Still, I was disappointed that I had no access to my spiritual essentials, but the masters have taught me prayer fits like a hand glove into however the size of our hands — what ever the situation I’ll be forced in, I can continue to be whomever my faith is leading me to become. This perhaps is the greatest reason I both hate and love traveling — the lost essential is discovered in a new path and a beautiful one. Just like in the pandemic we are in — we all initially lost access to the churches we travel to and the travels we dreamt of for years. I can only imagine what would be in the heart of my Muslim brothers, their duty and obligation to be in the place they all long to visit. What if it were the same, for us to be required to see Pope Francis, at least, or any other Pope in our lifetime, just to see the representative of the Christ “in flesh”. Well, as they say, “vita mutatur, non tollitur”. Life is never taken, but changed. I would add that it can only be taken, taken for granted! And yet, here we are in this mess. How we long for the trips we simply make to visit our friends and family, yet the simple wearing of facemasks keeps us from a distance, some maybe for a while, but for most, almost a year now.
All those lessons I never thought of learning, from hating and loving the act of traveling. It is an essential and it comes natural in our way of being. Now that we are being isolated, quarantined and “locked down” from one another, I can’t help myself from feeling the uneasy and restlessness within me. Earlier this year, we were just so excited to visit America for the third time, to have no other dreams but see my loving relatives whom I’ve been distant now more than ever due to this destructive virus. Everything has changed, including the way of traveling. Imagine how such a topic could lead us to many thoughts and perspectives — people fighting for their rights to wear, to protect and to not wear and keep themselves to one another — the mask! I’ve seen countless videos online cheering and booing for wearing or not wearing their masks: it’s their “right” they say!

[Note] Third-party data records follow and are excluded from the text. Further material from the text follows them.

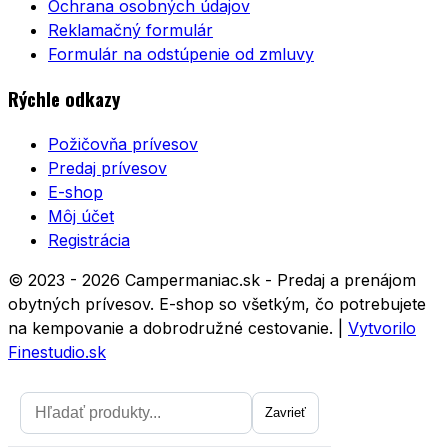
Ochrana osobných údajov
Reklamačný formulár
Formulár na odstúpenie od zmluvy
Rýchle odkazy
Požičovňa prívesov
Predaj prívesov
E-shop
Môj účet
Registrácia
© 2023 - 2026 Campermaniac.sk - Predaj a prenájom
obytných prívesov. E-shop so všetkým, čo potrebujete
na kempovanie a dobrodružné cestovanie.
|
Vytvorilo
Finestudio.sk
Zavrieť
Zavrieť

When you and I think of traveling as something lovely or something to frown upon, well, think again. There are so many reasons one could hate and love it. The hassle of all the security inspections, immigration and boarding gates; the expenses and troubles found along the way; and now, the pandemic. Well, as they say, all will be worth it — no matter what others do or say. If you and I could only be nomads, then, we will live this vocation of traveling and bring our dreams into fruition — to escape the hate and to live the love found in this journey! I will be back for you, America, Japan, Singapore, Hong Kong, Rome and every other place there is, or I have been to! Don’t forget me!